FILM REVIEW: Jason Bourne

I was a little late familiarising myself with the Bourne films, and despite the fourth instalment having passed me by to date, like many of you, having finally seen the original trilogy, the prospect of a further fifth chapter with the franchise’s original star, Matt Damon, on board, was something to get excited about.

The series of films that came out of nowhere and gave the Bond legacy a good kick up the rear end, is back. But does it deliver?

Against the odds, I have to say – I wasn’t at all disappointed.
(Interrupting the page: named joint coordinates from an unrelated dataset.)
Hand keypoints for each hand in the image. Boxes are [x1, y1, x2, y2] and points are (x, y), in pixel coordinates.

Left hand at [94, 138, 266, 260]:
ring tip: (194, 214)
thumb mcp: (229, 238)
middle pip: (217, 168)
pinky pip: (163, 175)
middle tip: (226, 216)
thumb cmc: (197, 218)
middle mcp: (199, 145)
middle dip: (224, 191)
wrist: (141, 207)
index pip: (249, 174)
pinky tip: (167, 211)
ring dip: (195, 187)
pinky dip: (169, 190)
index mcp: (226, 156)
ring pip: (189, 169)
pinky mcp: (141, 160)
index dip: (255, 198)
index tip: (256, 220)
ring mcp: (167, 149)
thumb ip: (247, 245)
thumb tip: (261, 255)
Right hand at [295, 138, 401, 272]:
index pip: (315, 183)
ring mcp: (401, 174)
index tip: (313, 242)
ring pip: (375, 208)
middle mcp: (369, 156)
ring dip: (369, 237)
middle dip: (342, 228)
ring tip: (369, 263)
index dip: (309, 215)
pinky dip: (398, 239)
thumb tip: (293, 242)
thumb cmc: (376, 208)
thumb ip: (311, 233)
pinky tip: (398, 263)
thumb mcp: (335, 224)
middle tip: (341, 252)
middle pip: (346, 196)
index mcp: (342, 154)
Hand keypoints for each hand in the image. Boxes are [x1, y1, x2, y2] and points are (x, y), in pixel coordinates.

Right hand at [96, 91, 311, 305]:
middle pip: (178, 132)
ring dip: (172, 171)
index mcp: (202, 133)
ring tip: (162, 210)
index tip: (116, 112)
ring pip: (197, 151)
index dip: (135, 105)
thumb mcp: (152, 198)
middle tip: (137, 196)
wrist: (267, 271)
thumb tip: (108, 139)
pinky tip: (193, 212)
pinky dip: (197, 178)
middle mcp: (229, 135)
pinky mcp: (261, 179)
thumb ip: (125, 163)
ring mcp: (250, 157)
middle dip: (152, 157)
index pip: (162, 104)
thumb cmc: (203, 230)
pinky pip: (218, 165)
Why ‘against the odds’ you cry?

My heart so often sinks when a film company releases a sequel, in this case to a whole series of films that have all delivered superbly thus far at a higher certification, yet suddenly deems it necessary to lower a film’s rating, and in turn our expectations, by adopting the all encompassing, bums-on-seats death knell that is 12A; so often the tell-tale sign of a film company’s big sell-out in their panic to recoup a hefty initial outlay.
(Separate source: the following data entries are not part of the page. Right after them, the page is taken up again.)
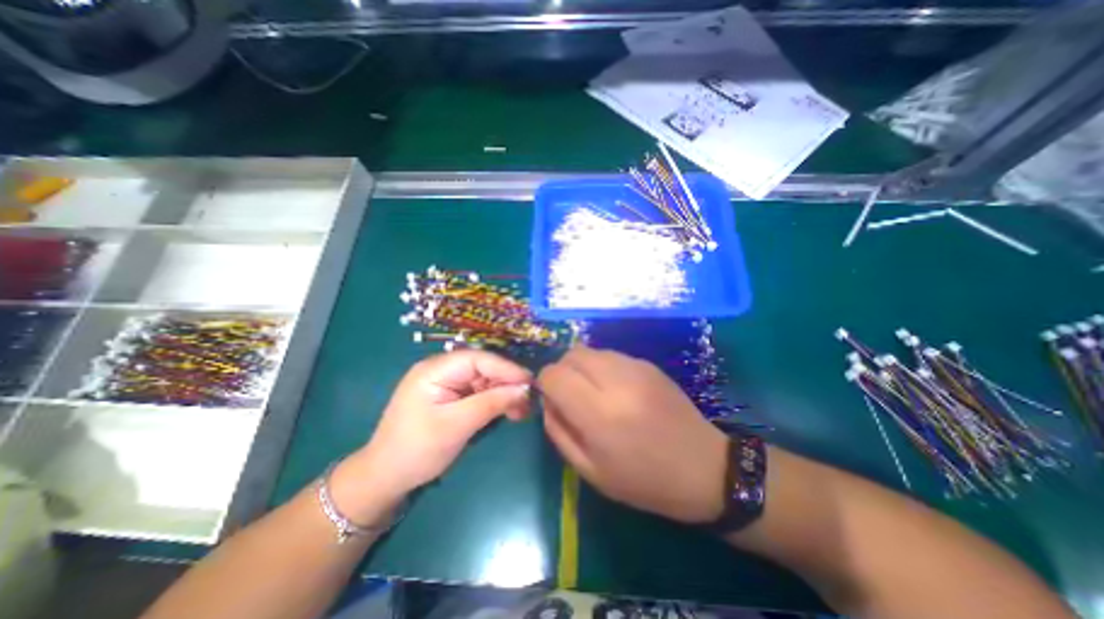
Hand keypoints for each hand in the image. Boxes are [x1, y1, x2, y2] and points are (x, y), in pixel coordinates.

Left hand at [332, 350, 530, 524]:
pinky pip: (479, 393)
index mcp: (435, 369)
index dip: (506, 368)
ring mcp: (447, 384)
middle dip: (507, 383)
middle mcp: (442, 370)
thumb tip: (525, 389)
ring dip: (504, 394)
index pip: (478, 359)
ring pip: (484, 381)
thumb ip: (491, 403)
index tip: (530, 382)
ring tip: (522, 411)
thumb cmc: (417, 450)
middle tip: (529, 401)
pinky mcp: (451, 397)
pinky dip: (495, 402)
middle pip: (483, 368)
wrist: (385, 478)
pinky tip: (509, 412)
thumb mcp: (457, 426)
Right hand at [539, 346, 731, 524]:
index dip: (545, 383)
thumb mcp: (590, 471)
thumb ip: (559, 431)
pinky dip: (602, 367)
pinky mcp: (648, 364)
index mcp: (599, 414)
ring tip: (594, 393)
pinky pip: (611, 355)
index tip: (551, 399)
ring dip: (582, 368)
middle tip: (570, 395)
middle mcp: (617, 381)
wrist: (705, 468)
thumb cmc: (644, 480)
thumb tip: (547, 401)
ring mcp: (636, 367)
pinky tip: (616, 391)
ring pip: (591, 350)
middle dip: (562, 371)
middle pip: (571, 354)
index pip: (554, 375)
Thankfully, Jason Bourne is directed in a manner that’s sympathetic to the core attributes that made its predecessors such a hit. Its a film whose only real concession to the lowered rating is to restrain itself from the overly-gratuitous, and to any scenes of over-the-top, in-your-face violence. The grit, realism (to a point) and suspense remains and is layered on thick and fast.

As ever, Bourne is up against it. This time he’s targeted by the CIA for both his part in past misdemeanours (when at the behest of the CIA), and through his new association with Nicky Parsons (Julia Stiles), a computer hacker who, acting on behalf of a whistle-blower, seeks to expose truths about -amongst others – the highly sensitive CIA operation, Treadstone. Consequently the pair find themselves on the run, pursued by an assortment of CIA goons and assets – with one particularly determined assassin, played by Vincent Cassell – hell bent on bumping them off, lest the truth should come out.

Needless to say, Bourne isn’t coming quietly.

As the  chase intensifies, stark truths about Bourne’s past and the death of his father come to light, galvanising his resolve to see justice done.

It’s all high-octane fun with some genuinely riveting chase and fight sequences, well choreographed and impressively executed.

This, together with a good cast – Tommy Lee Jones is CIA Director Robert Dewey and Alicia Vikander plays Heather Lee – and the creation of a convincing, over-riding sense of suspense that director Paul Greengrass does well to sustain throughout, makes Jason Bourne a surprisingly decent effort.

Don’t get me wrong, there’s nothing particularly new here, and certainly no re-writing of the genre or benchmark-setting for the future, but much as with the Bond franchise, that’s not necessarily important.

If you’re a fan of mainstream quality, gritty espionage thrillers, this should hit the mark.